Для среды в которой вращался Ольгерд, было в порядке вещей делить окружающих на своих и чужих исходя из вероисповедания, национальности и других важных вещей. Находясь в осаде, реданские офицеры вовсю упражнялись в красноречии, громко ославляя противника на все лады из-за неприступных стен. Происхождение, вера и праведность чужих матерей были излюбленными темами для остроумия.
В разговоре возникла пауза и в корчме стало тихо. Казалось, что если прислушаться, можно различить стук сердца каждого из собравшихся. Где-то Ольгерд слышал, что ведьмаки могут в темноте лишь по сердцебиению, с двадцати шагов, различить кто находится поблизости.
Холодный взгляд атамана переместился на кмета.
"А этому Данко мужества не занимать. Из него получился бы хороший солдат. Держит его ли его здесь хоть что-то после смерти Анны?.."
Слегка захмелевший мужчина испытал что-то наподобие сочувствия к стоящему рядом крестьянину.
"Завербовать его, что ли?.."
Ольгерд знал, что здешние степи воспитывают совершенно особый тип людей: сильных, непоколебимых, бесстрашных, и, что важнее - беззрасудно-свободых. Привыкшие с детства купаться в необъятных просторах дикой степи, бегая наперегонки с дикими красноглазыми лошадьми, они не стремились к оседлой жизни. Бывало они могли жить в деревне годами, даже десятилетиями, но потом вдруг срывались с места и пускались в опасные и жестокие путешествия. Везде дышала широкая воля этих людей. Он знал, с какой радостью степняки бросали беспечность и покой домашней жизни, чтобы с головой окунуться в разгульную жизнь, полную пиршеств и опасностей. И ни черноокая жена, ни плачущая мать не могли больше их удержать на земле.
Ольгерд хорошо это знал, поскольку и сам принадлежал по крови к ним. И отряд его был таким же.
Пока фон Эверек рассматривал крестьянина, ведьмак уже закончил беседу и перешел от слов к делу.
"Ишь, какой скорый. Даже отдыхать с дороги не стал. Видать, торопится куда-то..."
- Может, еще свидимся, Геральт. Удачи тебе!
Мужчина плавно поклонился другу, в несколько больших глотков допил пиво.
- Спасибо тебе, хозяйка. Будь здорова. - он положил перед женщиной пару монет и вышел.
Уже отвернувшись и направляясь к выходу, Ольгерд не мог видеть выражение ведьмачьего лица. Геральт закатил глаза. И не все ли равно, язычники или нет варили годное пиво и стелили мягкую постель?.. Нет, конечно, кровавые ритуалы, каннибализм и прочие атрибуты некоторых деструктивных культов не одобрял и сам Геральт. Но здесь, вроде как, такого не отмечалось. Разве что попустительство. Но в самом деле, если в лесу уже шесть десятилетий живет чудище, что могли сделать простые деревенские жители? Разве вот ведьмака нанять.
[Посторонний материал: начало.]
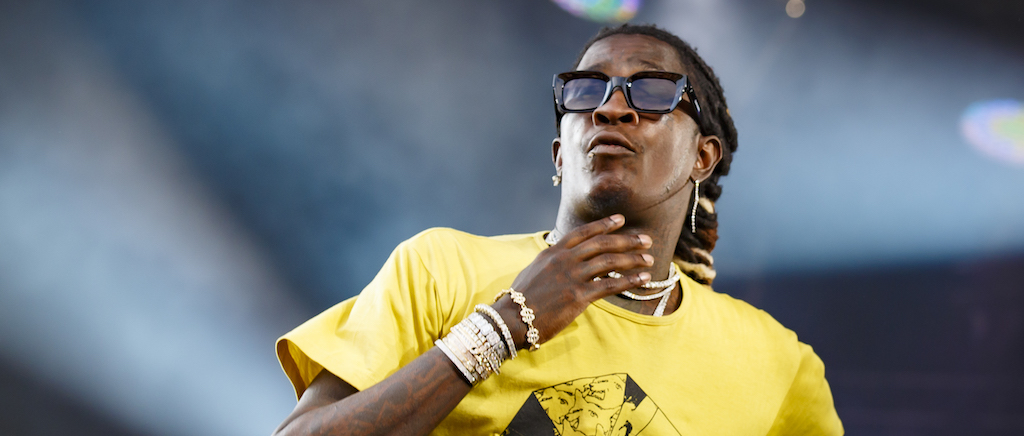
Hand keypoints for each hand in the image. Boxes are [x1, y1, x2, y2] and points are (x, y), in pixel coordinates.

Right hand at [494, 214, 652, 349]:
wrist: (511, 318)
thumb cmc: (520, 299)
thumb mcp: (535, 271)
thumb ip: (552, 262)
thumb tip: (564, 258)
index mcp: (553, 252)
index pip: (583, 232)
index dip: (604, 224)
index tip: (621, 219)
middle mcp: (564, 260)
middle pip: (602, 244)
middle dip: (627, 239)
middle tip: (645, 238)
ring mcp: (572, 277)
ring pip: (610, 262)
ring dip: (633, 258)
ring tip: (649, 258)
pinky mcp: (578, 296)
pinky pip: (611, 285)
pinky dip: (630, 280)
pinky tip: (643, 278)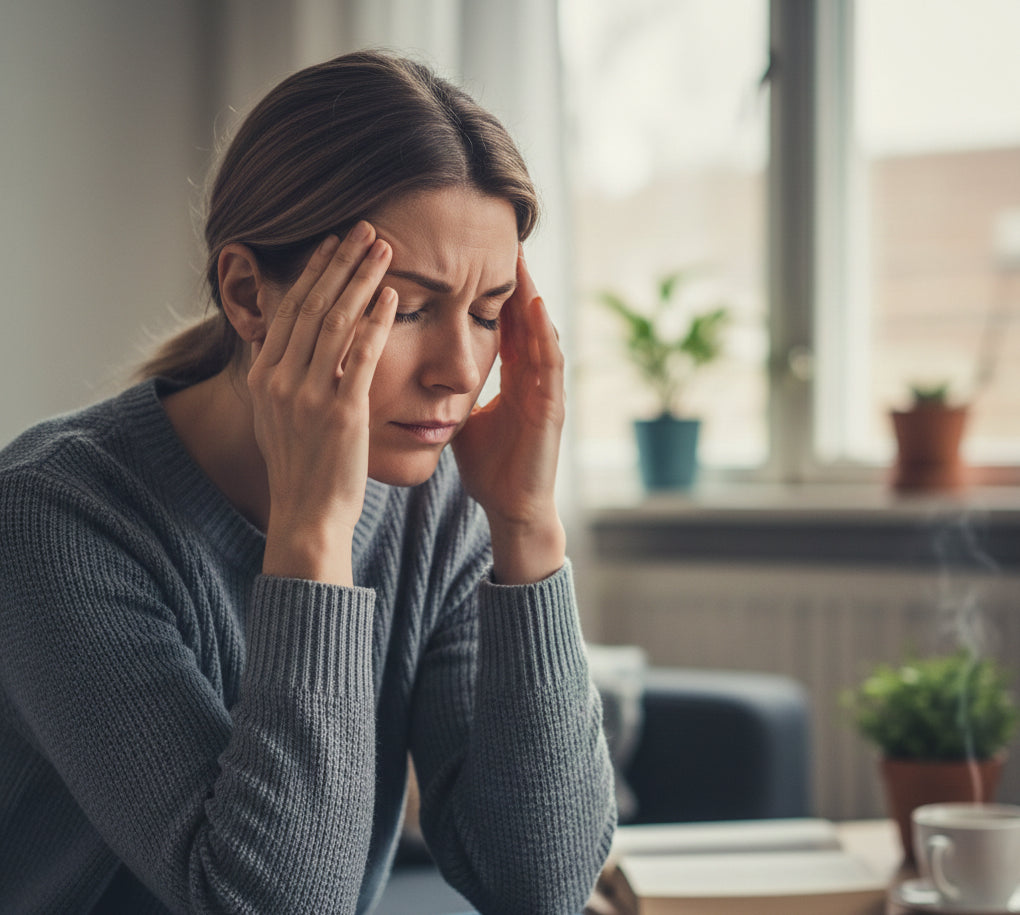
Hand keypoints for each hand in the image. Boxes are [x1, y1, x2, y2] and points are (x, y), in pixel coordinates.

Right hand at [248, 223, 397, 585]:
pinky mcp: (342, 412)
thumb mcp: (276, 417)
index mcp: (263, 377)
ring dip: (362, 279)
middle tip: (364, 229)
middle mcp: (280, 380)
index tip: (333, 244)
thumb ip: (281, 377)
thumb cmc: (301, 468)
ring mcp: (308, 395)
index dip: (313, 272)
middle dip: (340, 262)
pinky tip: (392, 297)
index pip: (288, 309)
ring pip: (336, 321)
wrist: (308, 515)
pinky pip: (362, 355)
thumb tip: (286, 343)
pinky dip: (377, 321)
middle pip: (312, 305)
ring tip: (383, 249)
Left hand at [452, 251, 566, 583]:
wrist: (511, 509)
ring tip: (521, 258)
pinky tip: (536, 304)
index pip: (503, 324)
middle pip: (524, 318)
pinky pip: (550, 362)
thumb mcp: (461, 419)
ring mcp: (545, 390)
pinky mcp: (552, 407)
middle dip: (515, 281)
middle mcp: (532, 378)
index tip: (476, 256)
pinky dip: (544, 331)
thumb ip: (447, 393)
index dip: (492, 291)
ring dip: (532, 295)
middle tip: (503, 238)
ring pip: (540, 331)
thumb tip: (411, 373)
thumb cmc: (488, 467)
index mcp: (512, 379)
Геральт тяжело поднялся: расплатиться с хозяйкой и идти дело делать.
Данко встал, не допив пиво, и поспешил следом. Лет ему было около двадцати-двадцати пяти, если судить по негустой бороде и недостаточно помятому виду.
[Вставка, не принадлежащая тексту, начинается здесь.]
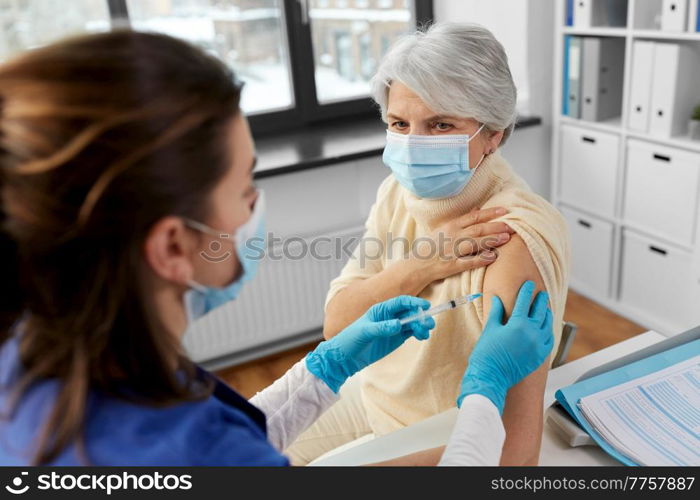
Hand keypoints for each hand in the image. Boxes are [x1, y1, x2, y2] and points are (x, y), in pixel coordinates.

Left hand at [307, 295, 434, 392]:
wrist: (345, 357)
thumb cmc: (350, 340)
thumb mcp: (364, 332)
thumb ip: (381, 328)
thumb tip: (398, 324)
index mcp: (381, 309)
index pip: (400, 302)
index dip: (413, 303)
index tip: (425, 307)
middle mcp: (389, 316)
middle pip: (409, 312)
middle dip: (420, 316)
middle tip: (428, 324)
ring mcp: (393, 327)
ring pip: (412, 323)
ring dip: (421, 325)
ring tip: (426, 332)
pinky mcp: (396, 338)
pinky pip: (410, 332)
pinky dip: (418, 333)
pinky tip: (423, 336)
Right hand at [408, 206, 514, 285]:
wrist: (416, 265)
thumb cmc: (432, 246)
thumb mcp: (444, 229)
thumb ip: (462, 220)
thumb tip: (477, 209)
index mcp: (451, 226)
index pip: (474, 217)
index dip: (490, 213)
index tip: (505, 210)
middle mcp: (452, 237)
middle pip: (477, 229)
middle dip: (495, 227)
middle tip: (511, 225)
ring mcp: (452, 251)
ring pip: (475, 243)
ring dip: (491, 240)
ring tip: (506, 238)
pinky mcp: (452, 266)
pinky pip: (469, 262)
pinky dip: (481, 259)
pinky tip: (493, 257)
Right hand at [457, 280, 553, 413]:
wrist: (491, 376)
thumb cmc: (486, 354)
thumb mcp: (490, 329)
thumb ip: (496, 312)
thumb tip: (497, 299)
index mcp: (518, 324)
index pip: (525, 301)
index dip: (527, 290)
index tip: (529, 284)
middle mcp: (532, 333)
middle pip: (540, 310)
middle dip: (540, 300)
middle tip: (541, 293)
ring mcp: (538, 345)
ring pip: (548, 324)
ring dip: (546, 314)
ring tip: (545, 309)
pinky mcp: (540, 356)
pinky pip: (549, 340)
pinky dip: (549, 331)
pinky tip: (546, 328)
¬– И тебе, атаман, удачи, – вполголоса проговорил ведьмак, глянув на закрывшуюся за Ольгердом дверь.
Данко вывел за околицу, перепрыгнув через плетень. Полнотелая хозяйка проводила гостей и выдохнула, собирая монеты со стойки. Она сама была здесь приезжей: шесть лет назад ее привез супруг из местных, привез из Оксенфурта, открыли они корчму, и дело шло неплохо. Только спустя три года мужа кто-то загрыз в лесу – староста сказал, медведь, судя по снятому скальпу… она поверила. Про козлиного духа, само собой, знала: еще муж рассказывал. Но лучше уж было в медведя верить.
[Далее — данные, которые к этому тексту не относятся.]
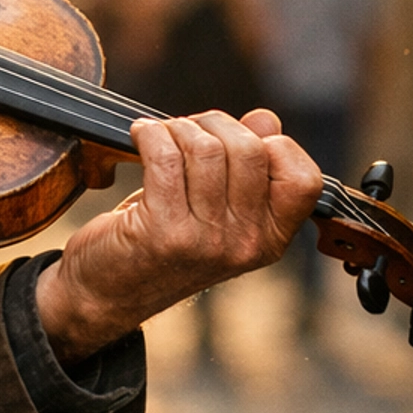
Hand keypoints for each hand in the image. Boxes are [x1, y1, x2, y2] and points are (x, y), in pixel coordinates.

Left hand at [34, 108, 322, 360]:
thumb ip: (249, 164)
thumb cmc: (165, 241)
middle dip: (214, 124)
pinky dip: (151, 134)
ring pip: (205, 149)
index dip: (275, 146)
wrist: (108, 292)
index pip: (304, 181)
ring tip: (161, 136)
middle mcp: (245, 244)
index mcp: (270, 239)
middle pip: (250, 150)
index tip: (237, 140)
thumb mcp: (218, 208)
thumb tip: (266, 119)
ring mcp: (206, 241)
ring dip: (177, 129)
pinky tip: (141, 136)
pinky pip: (165, 157)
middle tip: (187, 130)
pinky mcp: (164, 232)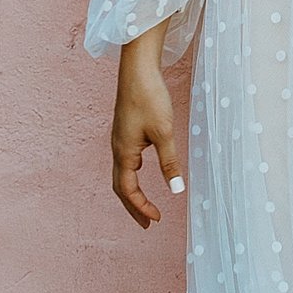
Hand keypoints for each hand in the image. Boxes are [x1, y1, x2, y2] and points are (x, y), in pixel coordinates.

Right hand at [112, 31, 181, 225]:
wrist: (137, 68)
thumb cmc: (149, 98)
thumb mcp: (164, 132)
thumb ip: (169, 162)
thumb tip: (176, 190)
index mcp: (124, 152)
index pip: (127, 190)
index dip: (141, 207)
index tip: (156, 220)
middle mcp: (117, 148)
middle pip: (120, 186)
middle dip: (133, 206)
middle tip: (146, 224)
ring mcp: (119, 139)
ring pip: (121, 174)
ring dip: (131, 192)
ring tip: (144, 204)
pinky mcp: (124, 129)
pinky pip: (124, 161)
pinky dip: (132, 175)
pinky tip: (142, 170)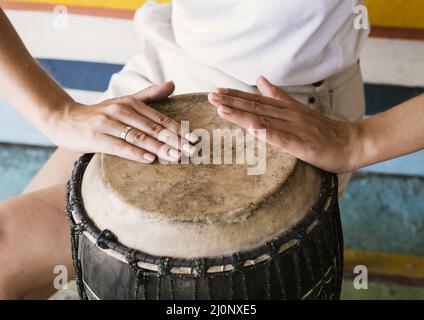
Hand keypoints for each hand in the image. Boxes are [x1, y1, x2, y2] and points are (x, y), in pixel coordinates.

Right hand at [46, 81, 196, 162]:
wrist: (64, 119)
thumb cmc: (100, 114)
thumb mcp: (124, 101)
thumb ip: (149, 95)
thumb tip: (172, 84)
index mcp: (131, 103)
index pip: (160, 118)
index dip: (179, 129)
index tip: (195, 139)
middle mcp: (121, 110)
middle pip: (153, 128)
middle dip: (174, 140)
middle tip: (191, 151)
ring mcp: (108, 123)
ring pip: (139, 137)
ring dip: (159, 148)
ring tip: (176, 157)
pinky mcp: (96, 137)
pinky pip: (119, 146)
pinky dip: (135, 152)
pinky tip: (149, 159)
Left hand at [208, 77, 361, 172]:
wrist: (351, 143)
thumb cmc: (323, 131)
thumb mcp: (299, 110)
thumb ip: (279, 96)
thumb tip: (261, 80)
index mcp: (286, 109)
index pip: (257, 101)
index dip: (236, 96)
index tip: (216, 91)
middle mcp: (288, 116)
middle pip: (256, 108)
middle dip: (231, 102)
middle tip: (210, 96)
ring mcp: (296, 130)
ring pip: (265, 121)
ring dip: (242, 115)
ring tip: (222, 110)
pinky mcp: (304, 146)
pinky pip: (283, 140)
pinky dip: (268, 134)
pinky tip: (253, 130)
Дверь открылась и в таверну вошли местные, до того выдворенные атаманом наемников. Деревянный зал вновь наполнился голосами, и кабатчица отвлеклась от мрачных дум: надо было разносить пиво.
Начинало смеркаться. На душе у Ольгерда, с тех пор, как он покинул кабак, было муторно, какое-то болезненное, тревожное томление овладевало им. Он не знал, куда себя деть, и опасался, что если останется без дела, то безумно напьется до беспамятства и начнет творить дичь.
- Седлать коня!
Уже через несколько минут Ольгерд страшно мчался по степи, пытаясь упиться ею, затеряться в ней, забыться и унять то, что мучило его душу.